A voice from below alerted Blue to a familiar presence.

“Shouldn't you be asleep?” he said, raising an eyebrow in what was perhaps the most intimidating manner he could manage. “Pipsqueaks are supposed to be in bed by sundown. Come on, Danny, you know that.”

“I don wanna sleep.”

“If you don't sleep, you don't grow right. You'll stay that size forever.”

“Kim said we're gon turn off the Flashers tomorrow night.”

“We might.”

“But the Mangleds could sneak in. Nicolas said the only way we can see ‘em from really, really far off is with the Flashers. And that the light scares ‘em ‘cause their eyes are bad.” The boy said this in the brave, matter-of-fact tone of any eight-year-old that has seen his entire world fall to pieces around him.

“Hey. Come up here,” Blue said, and the boy's eyes widened at the unexpected invitation. He scrambled up the closest ladder and perched on the edge, next to Blue. “Do you know the last time I saw a Mangled?”

The pipsqueak shook his head.

“The last time I saw a Mangled, I was in the middle of their camp. They'd dragged me there and tied me up. Scary stuff. But I went all Steve McQueen on them and broke out of there.”

“Who's Steve McQueen?”

“Never mind. Listen, the point is, I haven't seen any of them, not even one, since I stabbed the really big one in the chest fifteen times.”

The boy turned almond-shaped eyes upward to Blue, an empty sort of bewitchment in his eyes at these words. “Were you afraid?” he whispered.

“Huh? Nah. No, no one's afraid when they have to choose between themselves and someone else. You wouldn't be either. You just do what you have to. If the blade's in your hand, you use it, you know?”

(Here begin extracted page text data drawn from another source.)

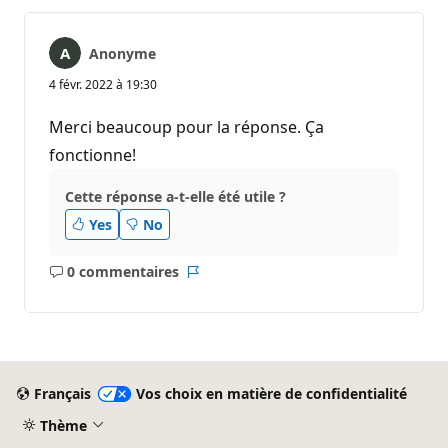
Anonyme
4 févr. 2022 à 19:30
Merci beaucoup pour la réponse. Ça
fonctionne!
Cette réponse a-t-elle été utile ?
Yes
No
0 commentaires
Aucun
Rapport
commentaire
Français
Vos choix en matière de confidentialité
Thème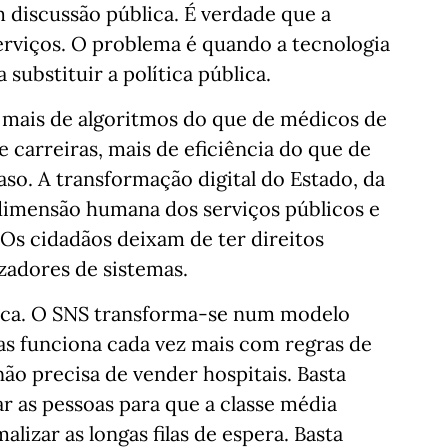
 discussão pública. É verdade que a
erviços. O problema é quando a tecnologia
substituir a política pública.
e mais de algoritmos do que de médicos de
e carreiras, mais de eficiência do que de
aso. A transformação digital do Estado, da
 dimensão humana dos serviços públicos e
Os cidadãos deixam de ter direitos
izadores de sistemas.
ica. O SNS transforma-se num modelo
mas funciona cada vez mais com regras de
ão precisa de vender hospitais. Basta
ar as pessoas para que a classe média
lizar as longas filas de espera. Basta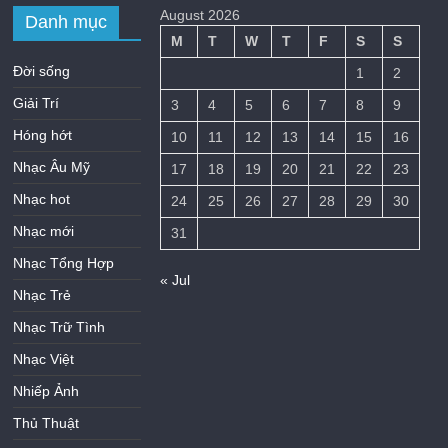
August 2026
Danh mục
M
T
W
T
F
S
S
Đời sống
1
2
Giải Trí
3
4
5
6
7
8
9
Hóng hớt
10
11
12
13
14
15
16
Nhạc Âu Mỹ
17
18
19
20
21
22
23
Nhạc hot
24
25
26
27
28
29
30
Nhạc mới
31
Nhạc Tổng Hợp
« Jul
Nhạc Trẻ
Nhạc Trữ Tình
Nhạc Việt
Nhiếp Ảnh
Thủ Thuật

“What if one of ‘em gets in my tent?”

“Then you kill it in your tent and then you come tell me and I'll make you one of these belts. See? Like I have.” Blue lifted his tattered gray vest and motioned at the leather belt he wore. It was studded with various pins he'd found and claimed since the Awakening, most of them old military pieces that had doubtlessly been left behind by dead soldiers and veterans. “Only heroes have these belts. It used to be that the president gave them to the brave guys in a big ceremony. He'd hand them a fancy belt with all of these pins on it, like this one, see?” He motioned at a pin that, judging by the discoloration, was made from some cheap material and sold in some trinket store once upon a time. Maybe even in a trendy shop like the one Blue had worked at, in a mall somewhere, when his name was still just Benny and he could dye his hair blue and scowl at his mother. “This
particular
pin right here means strength and valor in a time of great danger.”